--- Begin ---

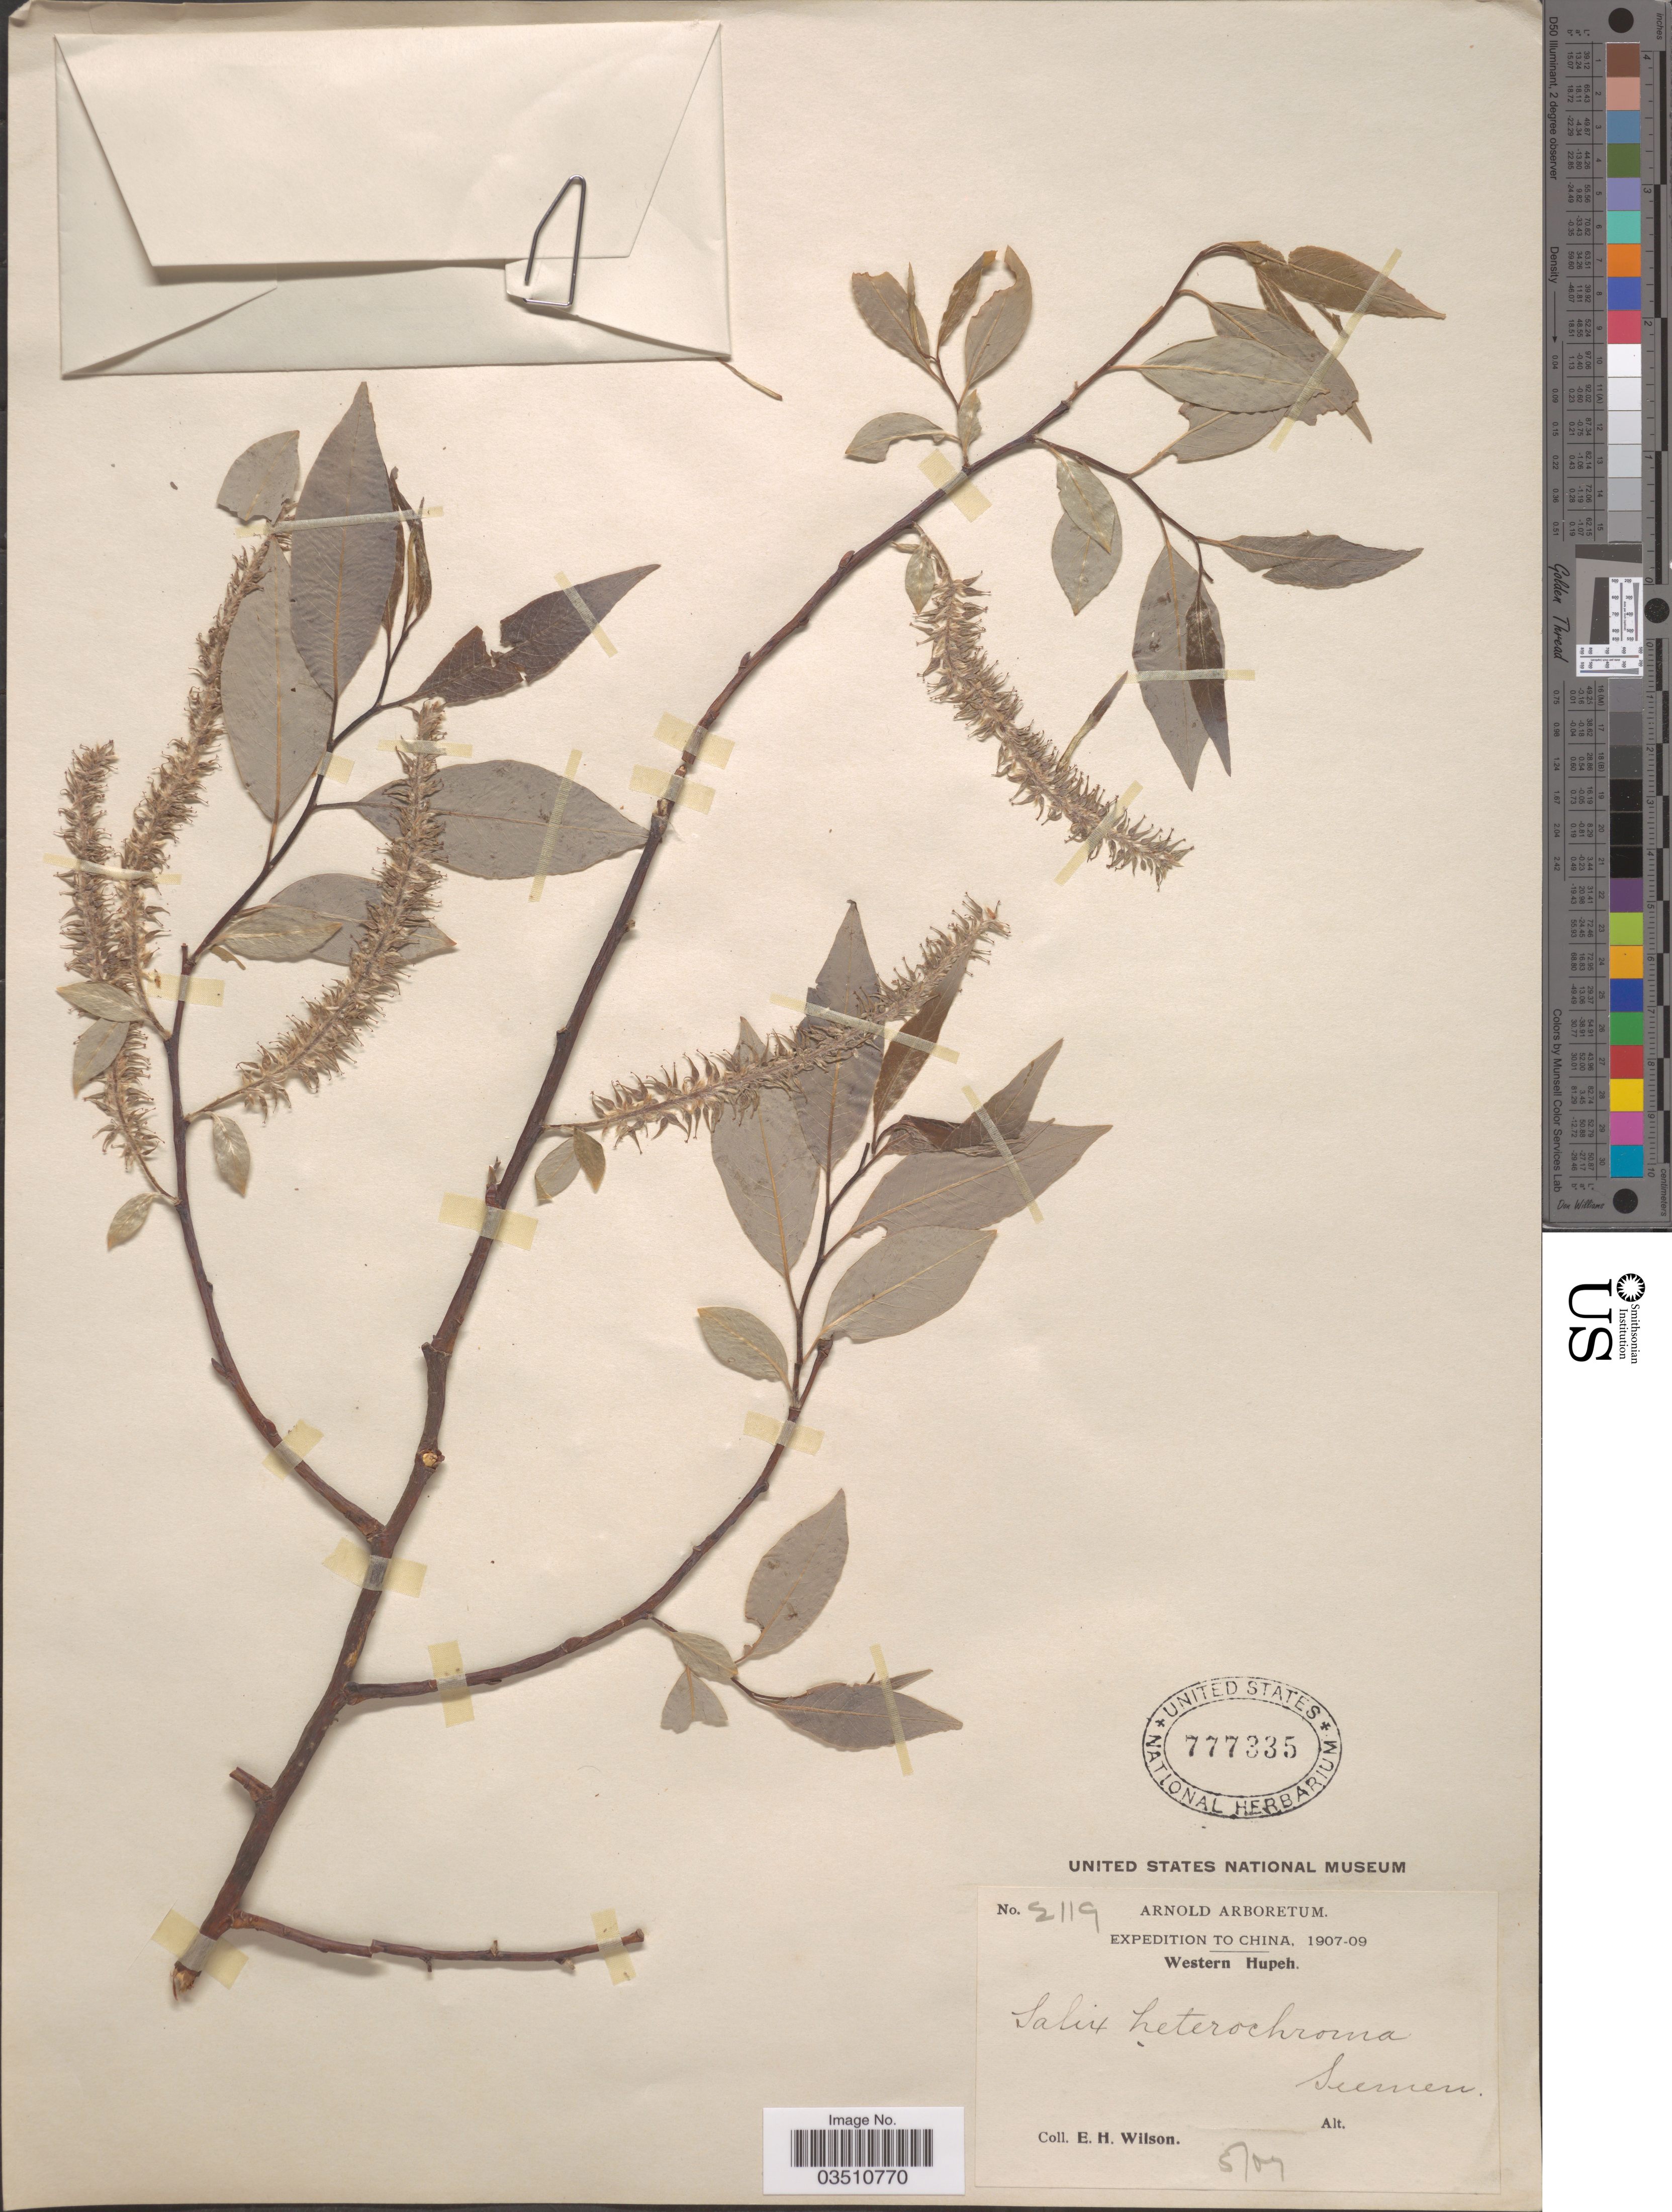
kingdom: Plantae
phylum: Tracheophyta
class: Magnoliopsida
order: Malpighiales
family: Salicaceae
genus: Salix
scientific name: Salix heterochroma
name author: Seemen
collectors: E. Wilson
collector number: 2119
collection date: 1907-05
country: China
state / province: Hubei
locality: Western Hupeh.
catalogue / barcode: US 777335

--- End ---

## Problem
Copy the data word for word, starting at the line that contains "country: China" and continuing through the last line.

## Exercise response
country: China
state / province: Hubei
locality: Western Hupeh.
catalogue / barcode: US 777335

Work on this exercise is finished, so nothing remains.